The open road is the equivalent of heaven.
When you’re driving 80 with the windows down, the stereo blasting, and no vehicles in sight in front of you under a cloudless sky, you begin to believe that God exists.
Each vibration of the engine rev that vibrated my lower half felt orgasmic. Even more liberating mentally was the fact that no one else in the car could tell you what to do, think, or feel.
Leaving it all behind is freedom.
Hours felt like minutes, minutes felt like seconds, and seconds felt like frozen moments in time.
Traveling also gives you the opportunity to do things others may consider monotonous, insipid, or ridiculous, like randomly browsing the backroads of rural America to possibly discover or see things you previously never thought possible.

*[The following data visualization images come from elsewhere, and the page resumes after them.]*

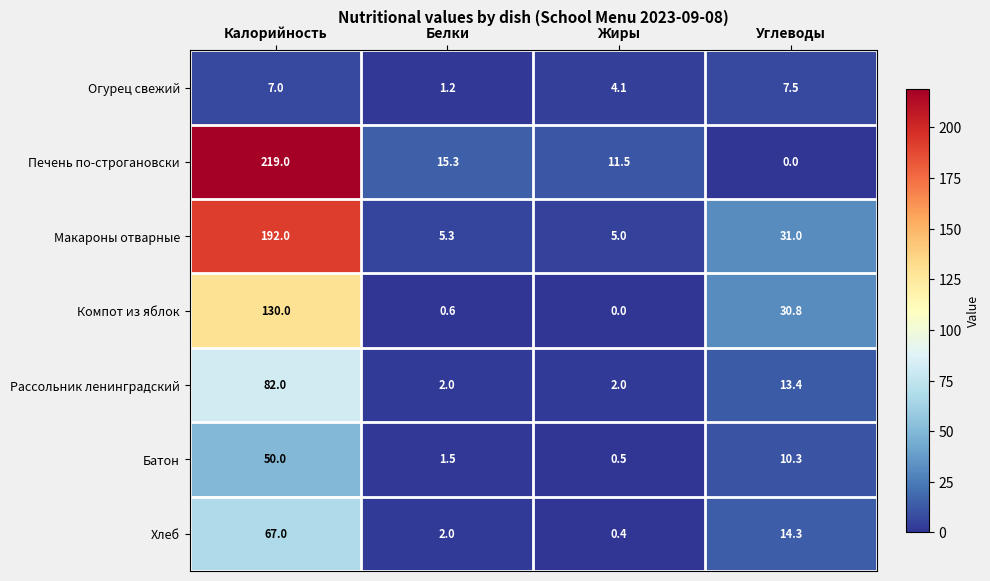

What is the minimum value for Батон?

0.5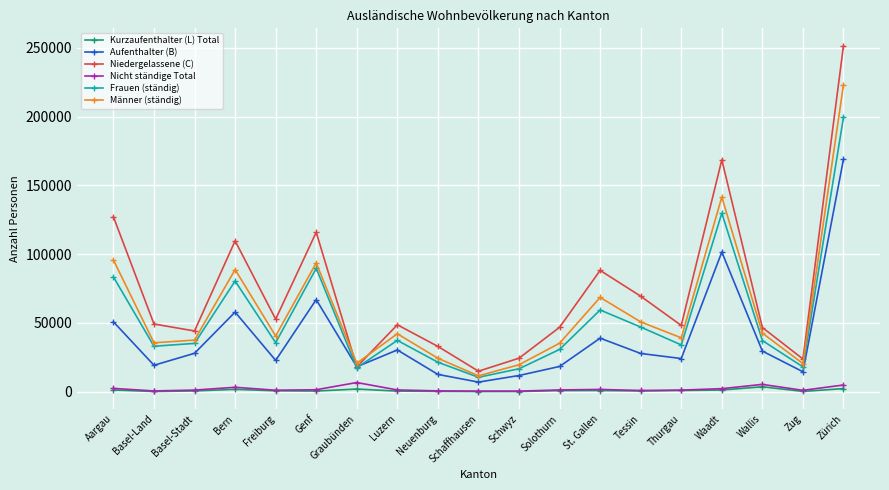

How many lines are shown in the chart?

6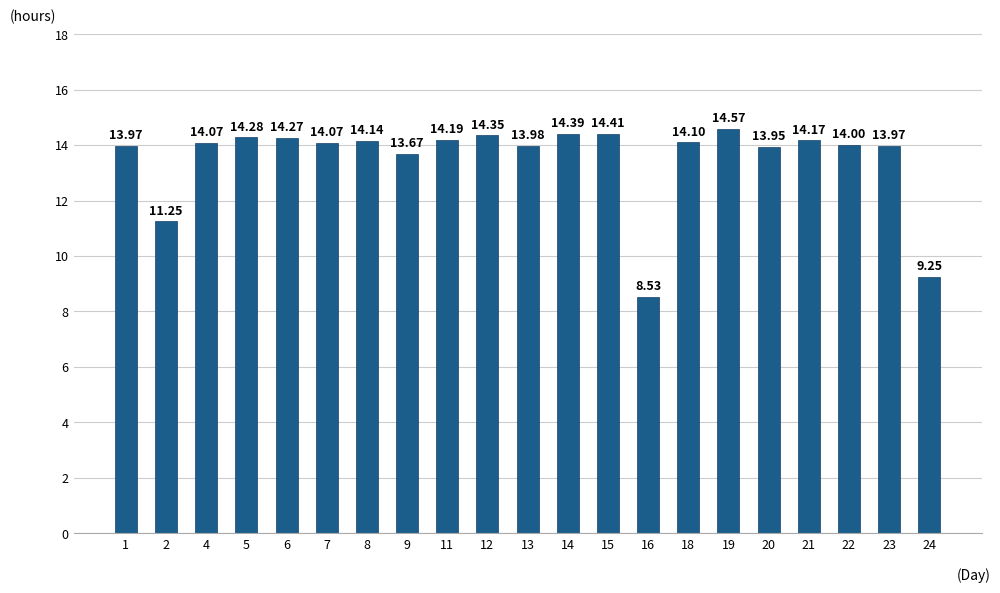

The chart shows a value of 14.4 at 15. True or false?

True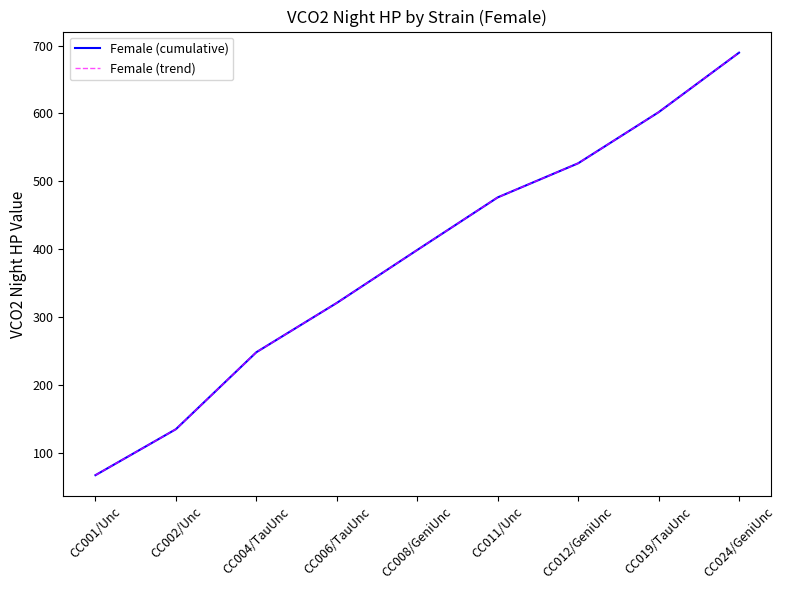

True or false: Female (cumulative) and Female (trend) cross at least once.

False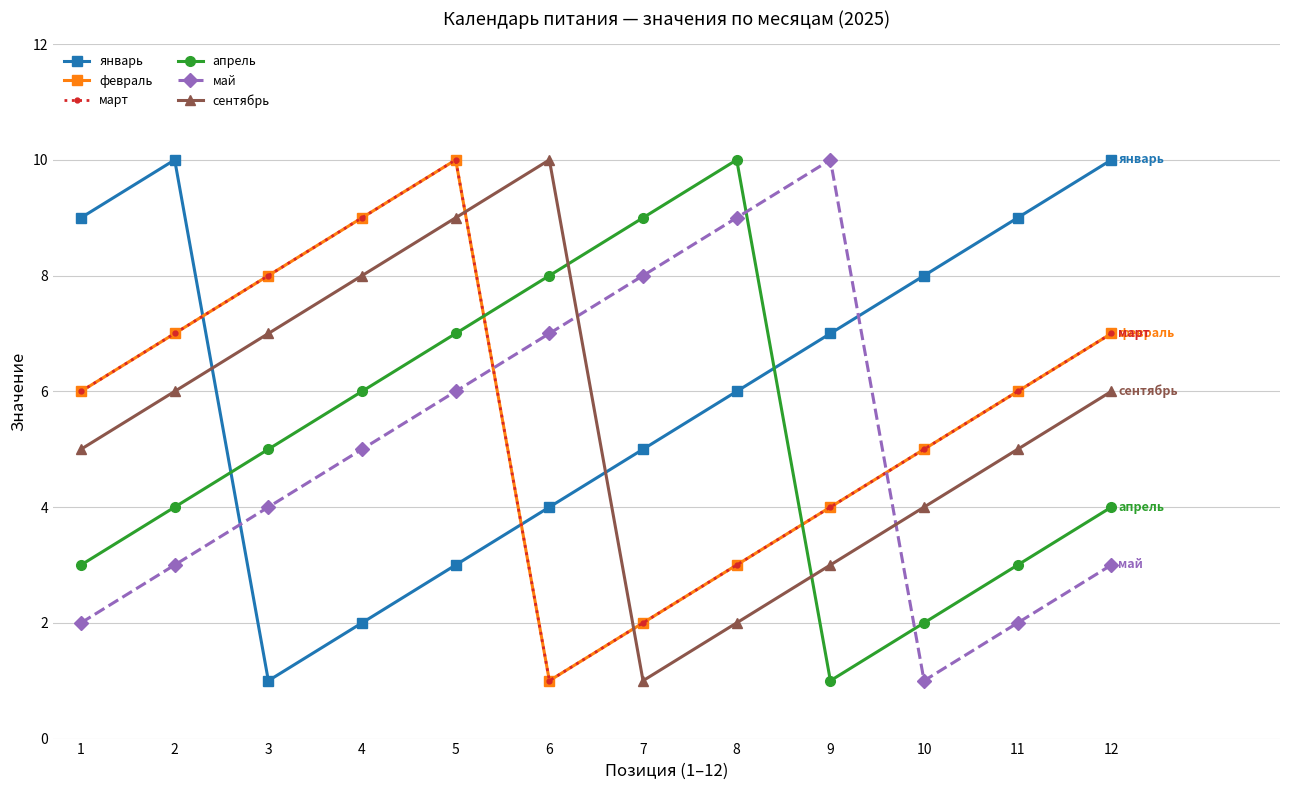

What is the approximate value of сентябрь at 3?

7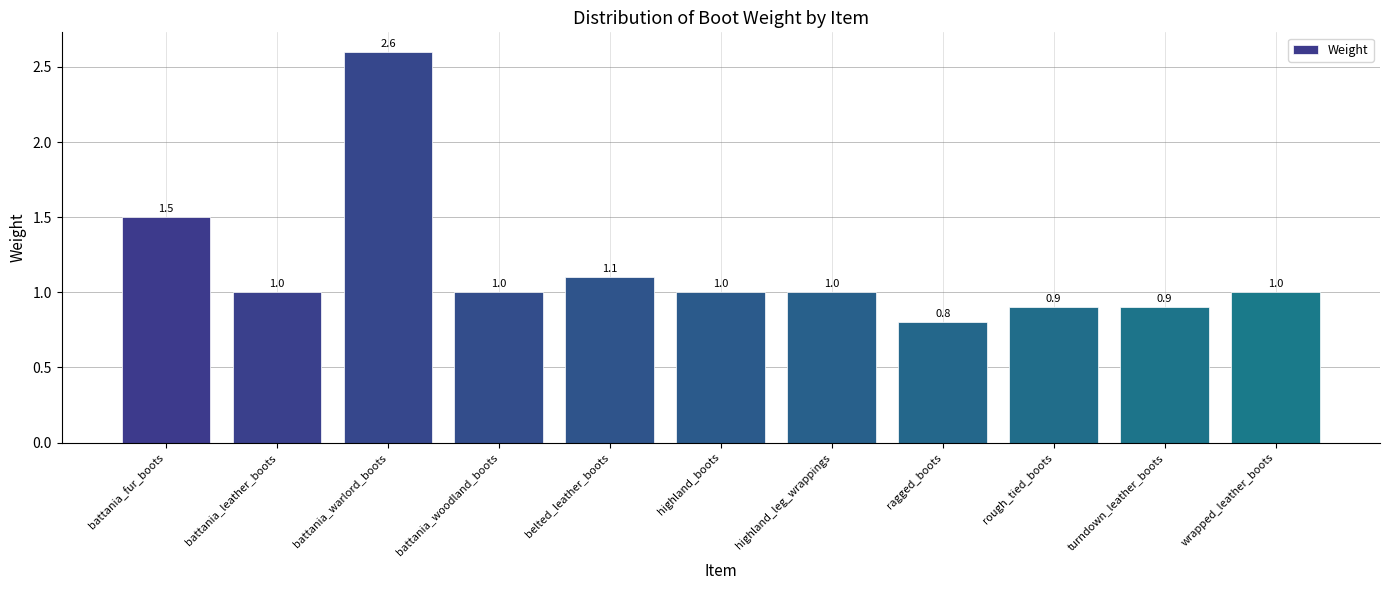

What position from the right is wrapped_leather_boots?

1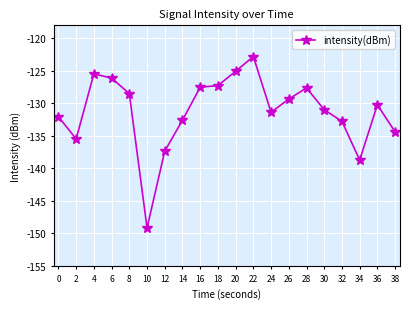

At which label does the data first exceed -130?

4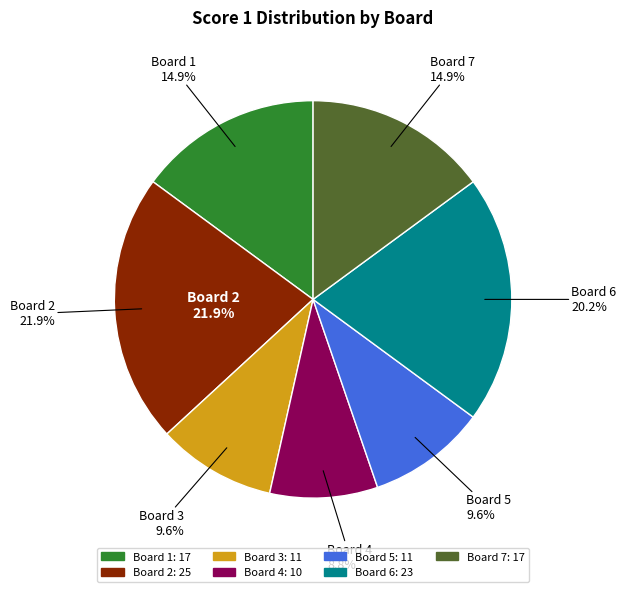

To the nearest percent, what is the difference between the Board 5 and Board 4 slice percentages?

1%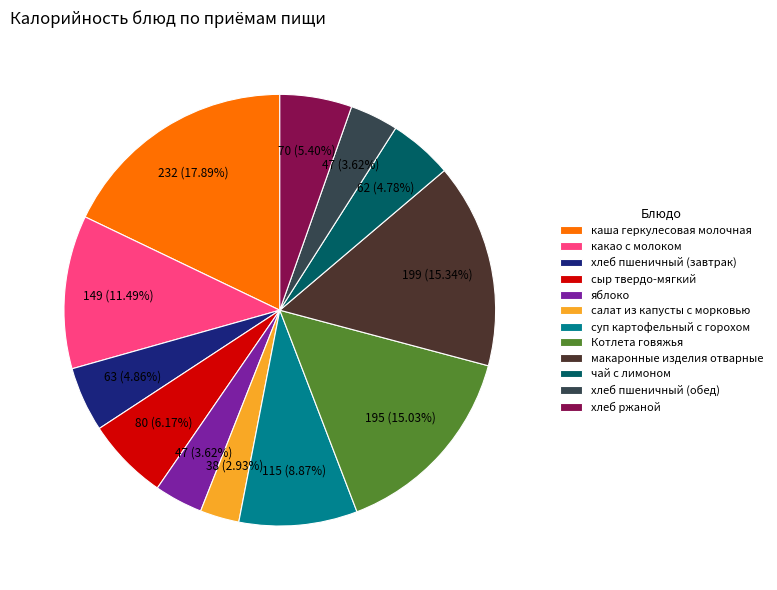

To the nearest percent, what is the average slice percentage?

8%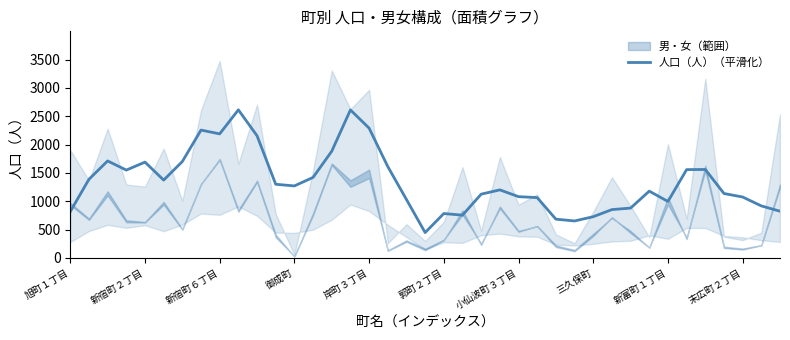

How many points are lower than both their immediate neighbors (excluding endpoints)?

8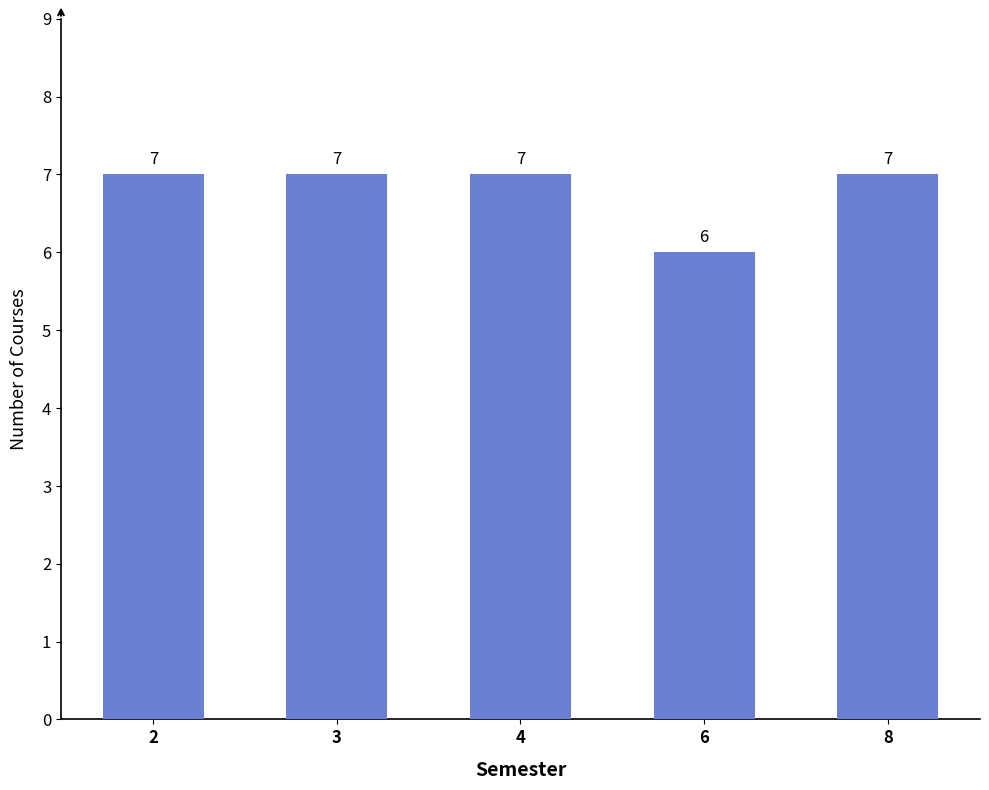

What is the approximate value at 6?

6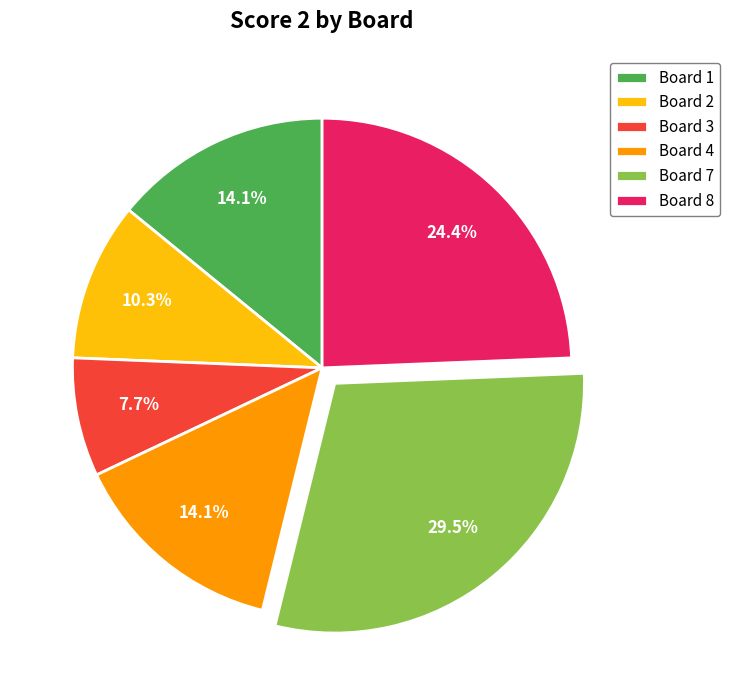

Is the sum of Board 4 and Board 7 greater than half?

No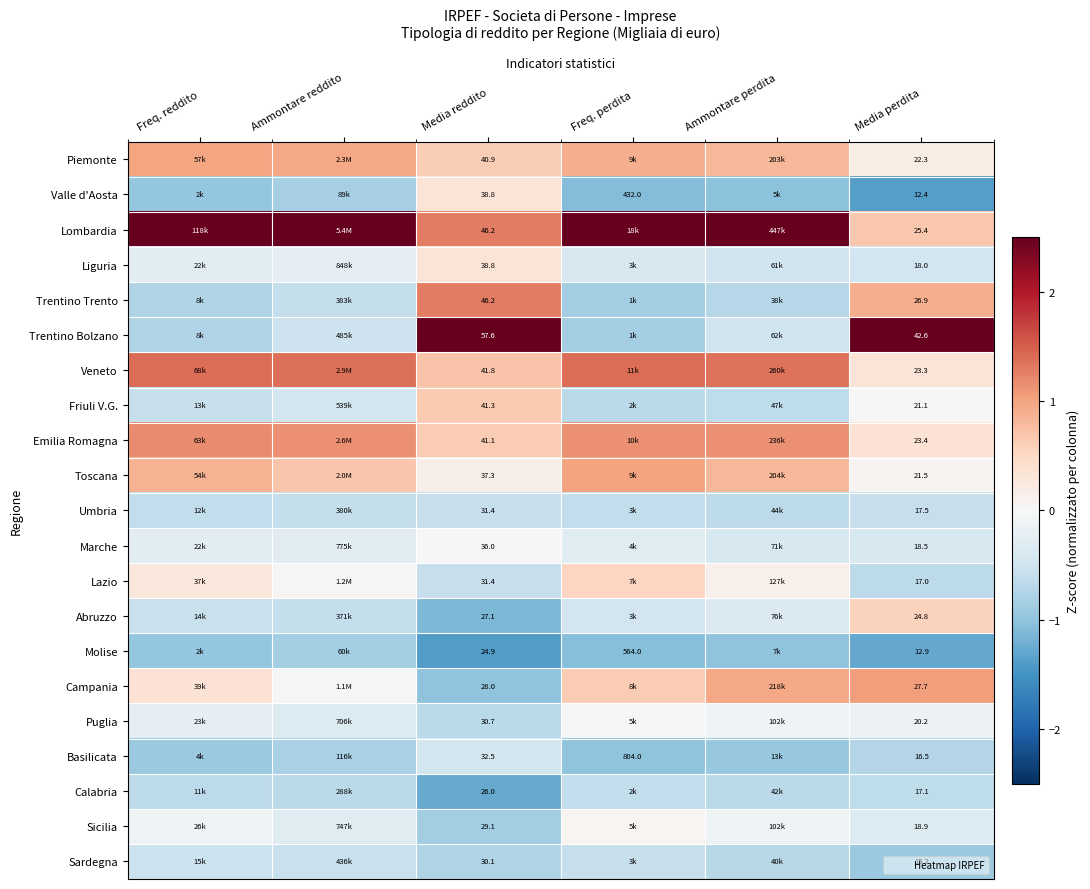

At which label does Lombardia reach its minimum?

Media perdita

I had always found the summer road trips with my parents to visit family in the Carolinas to be the cure to insomnia. The bland, repetitive lines of trees, grass, and rarely any aesthetically pleasing sights are enough to put even the most avid adventurer to sleep, and trust me, those nine-hour rides were snooze fests. However, in moments when I was awake, I always wondered if the rides would be more fun on the backroads.
So that’s what I did. As soon as I arrived in Pennsylvania after an exhilarating yet dreary half hour gliding along the interstate, I took the first exit, pulled over, set my GPS for back roads only directions all the way to Pittsburgh, and I let the electric contraption of atlas and map algorithms determine my fate.